(BIVN) – The invasive semi-slug, Parmarion martensi, a known vector for rat-lungworm disease, has been found in North Kohala on Hawaiʻi Island.
Staff from the University of Hawaii-Hilo Daniel K. Inouye College of Pharmacy, or DKICP, recently confirmed a collection of the slugs from the northern Big Island district. “Inquiries of local residents further revealed multiple sightings in the area, indicating that this invasive pest has established in the Kohala district of the Big Island,” reported the Big Island Invasive Species Committee in a media release issued on Thursday.
The BIISC provided information about the invasive slug:
Commonly called the “semi-slug” for the partially formed shell on its back, the semi-slug has been associated with increased incidences of Angiostrongylus (rat-lungworm disease). The parasite, Angiostrongylus cantonensis, infects rats and snails or slugs at different times during its life cycle. Humans can contract the disease after accidentally consuming the parasite from a slug or snail. Cases range from severe discomfort and illness to permanent disability, or even death, depending on the amount of microscopic parasites consumed. Although all snails and slugs can carry the infective form of the parasite, semi-slugs are known to be carriers of a much heavier load of parasites.
The semi-slug is well established elsewhere on the island. The discovery of the semi-slug population was made by Kohala school students, BIISC says.
The presence of the slug was confirmed through the efforts of students at Kohala Middle School, who are participating in a citizen science effort led by teacher Cristy Athan. Athan enrolled in a professional development class offered by UHH-DKICP and the Big Island Invasive Species Committee to learn more about rat lungworm and invasive rats and slugs. Teachers are taught safe handling protocols for the collection and disposal of snails and slugs, and are guided to develop an Integrated Pest Management Strategy to reduce slug and snail populations in school gardens. The students embraced the project and have enthusiastically committed to their roles as ambassadors for rat lungworm prevention. “They’re so into it,” says Athan. “Every single day, they’re telling me a new slug or snail story!”
The BIISC release goes on to talk about the work of Kay Howe, who educates students about the semi-slug as she works with school gardens.
Funded by the Hawaii Community Foundation’s Career Connected Learning STEM grant, the teacher professional development class offers standards-aligned lessons for teachers to use in their classrooms to increase awareness and safety in their school and at home, and to contribute to ongoing scientific efforts to develop a better understanding of slug/snail behavior. Kay Howe, DKICP education coordinator at UHH, was inspired to create the curriculum after her son contracted a serious case of the disease in 2008. Although she had worked at a school garden in Waimea the year before, she had never heard of rat lungworm disease. Over the years of supporting residents and visitors who contracted RLW, Howe often heard a similar sentiment: before diagnosis, many of them had never heard of it. “I was concerned because my mind kept coming back to that school garden. As school gardens were being put in at schools across the island I was so excited for the opportunity for the students to learn about agriculture and growing their own nutritious food, but I also worried – what are they doing about rat lungworm? Do they even understand the risk?”
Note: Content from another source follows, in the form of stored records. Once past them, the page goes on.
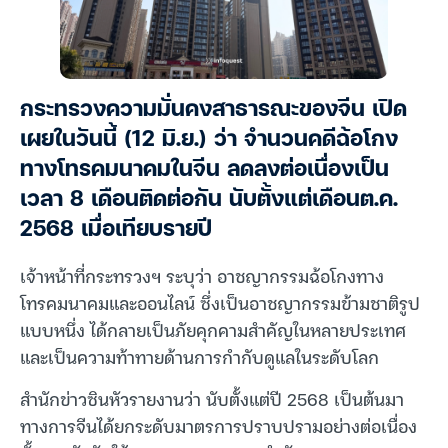
กระทรวงความมั่นคงสาธารณะของจีน เปิด
เผยในวันนี้ (12 มิ.ย.) ว่า จำนวนคดีฉ้อโกง
ทางโทรคมนาคมในจีน ลดลงต่อเนื่องเป็น
เวลา 8 เดือนติดต่อกัน นับตั้งแต่เดือนต.ค.
2568 เมื่อเทียบรายปี
เจ้าหน้าที่กระทรวงฯ ระบุว่า อาชญากรรมฉ้อโกงทาง
โทรคมนาคมและออนไลน์ ซึ่งเป็นอาชญากรรมข้ามชาติรูป
แบบหนึ่ง ได้กลายเป็นภัยคุกคามสำคัญในหลายประเทศ
และเป็นความท้าทายด้านการกำกับดูแลในระดับโลก
สำนักข่าวซินหัวรายงานว่า นับตั้งแต่ปี 2568 เป็นต้นมา
ทางการจีนได้ยกระดับมาตรการปราบปรามอย่างต่อเนื่อง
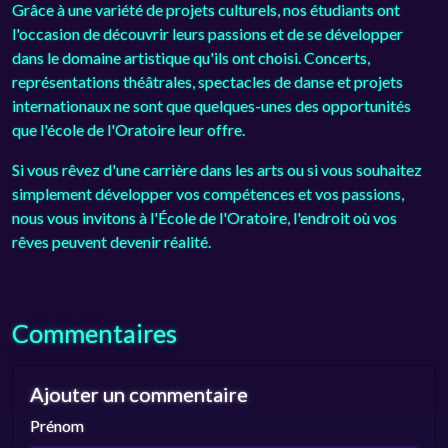
Grâce à une variété de projets culturels, nos étudiants ont
l'occasion de découvrir leurs passions et de se développer
dans le domaine artistique qu'ils ont choisi. Concerts,
représentations théâtrales, spectacles de danse et projets
internationaux ne sont que quelques-unes des opportunités
que l'école de l'Oratoire leur offre.
Si vous rêvez d'une carrière dans les arts ou si vous souhaitez
simplement développer vos compétences et vos passions,
nous vous invitons à l'École de l'Oratoire, l'endroit où vos
rêves peuvent devenir réalité.
Commentaires
Ajouter un commentaire
Prénom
Howe talked about finding semi-slugs in Waimea a few years ago, during this testimony before the Hawaiʻi County Council in 2017.
Residents of Kohala are being asked to be vigilant for the semi-slug and to be extremely careful with washing garden vegetables, BIISC says. “Slugs or snails should never be collected with bare hands – gloves or chopsticks can be used to dispose of slugs in heavily salted water. Slug baits can reduce populations around gardens and yards,” the release says.
Resources on RLW and on the teacher training can be found at biisc.org.